Top of Data excerpts

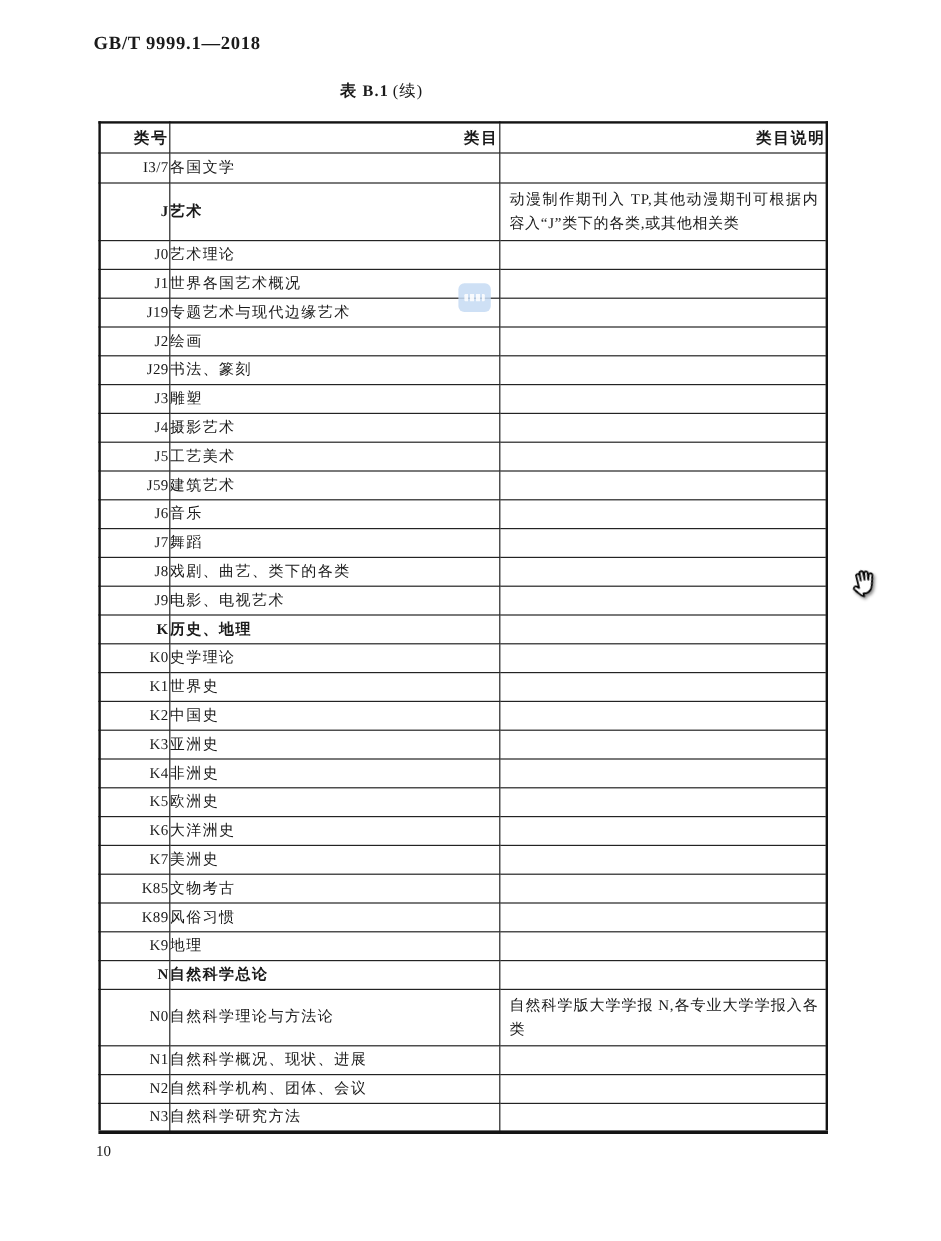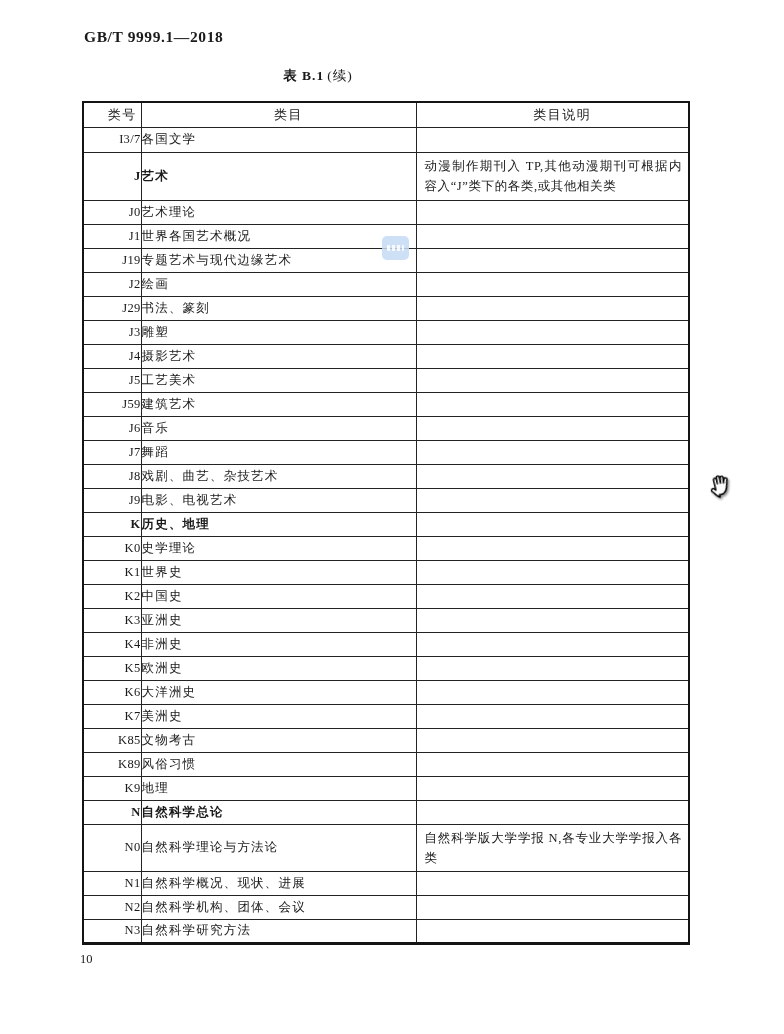--- a/index.html
+++ b/index.html
@@ -15,21 +15,20 @@
     font-family: "Liberation Serif", "DejaVu Serif", serif;
     color: #1a1a1a;
   }
   .doc-number {
     position: absolute;
     left: 78px;
     top: 28px;
     font-size: 15.5px;
     font-weight: bold;
     letter-spacing: 0.6px;
-    margin-left: 6px;
   }
   .table-caption {
     position: absolute;
     left: 0;
     top: 67px;
     width: 636px;
     text-align: center;
     font-size: 13.5px;
     letter-spacing: 1px;
   }
@@ -53,23 +52,23 @@
     font-size: 12.5px;
     font-weight: normal;
     overflow: hidden;
   }
   .col-code { width: 58px; }
   .col-cat  { width: 275px; }
   .col-desc { width: 273px; }
 
   .cls-table thead tr { height: 25px; }
   .cls-table thead th {
-    font-weight: normal;
+    font-weight: bold;
     font-size: 13px;
-    text-align: center;
+    text-align: right;
     letter-spacing: 1.5px;
     padding-left: 20px;
   }
   .cls-table tbody tr { height: 24px; }
   .cls-table tbody tr.first-row { height: 25px; }
   .cls-table tbody tr.tall-row { height: 48px; }
 
   td.code-cell {
     text-align: right;
     font-size: 12.5px;
@@ -212,21 +211,21 @@
     <td class="cat-cell">音乐</td>
     <td class="desc-cell"></td>
   </tr>
       <tr>
     <td class="code-cell">J7</td>
     <td class="cat-cell">舞蹈</td>
     <td class="desc-cell"></td>
   </tr>
       <tr>
     <td class="code-cell">J8</td>
-    <td class="cat-cell">戏剧、曲艺、杂技艺术</td>
+    <td class="cat-cell">戏剧、曲艺、类下的各类</td>
     <td class="desc-cell"></td>
   </tr>
       <tr>
     <td class="code-cell">J9</td>
     <td class="cat-cell">电影、电视艺术</td>
     <td class="desc-cell"></td>
   </tr>
       <tr class="bold-row">
     <td class="code-cell">K</td>
     <td class="cat-cell">历史、地理</td>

Bottom of Data excerpts

--- What to produce ---
Go over the records above and tally each line that includes "width". Give the total by itself.

--- Output below ---
4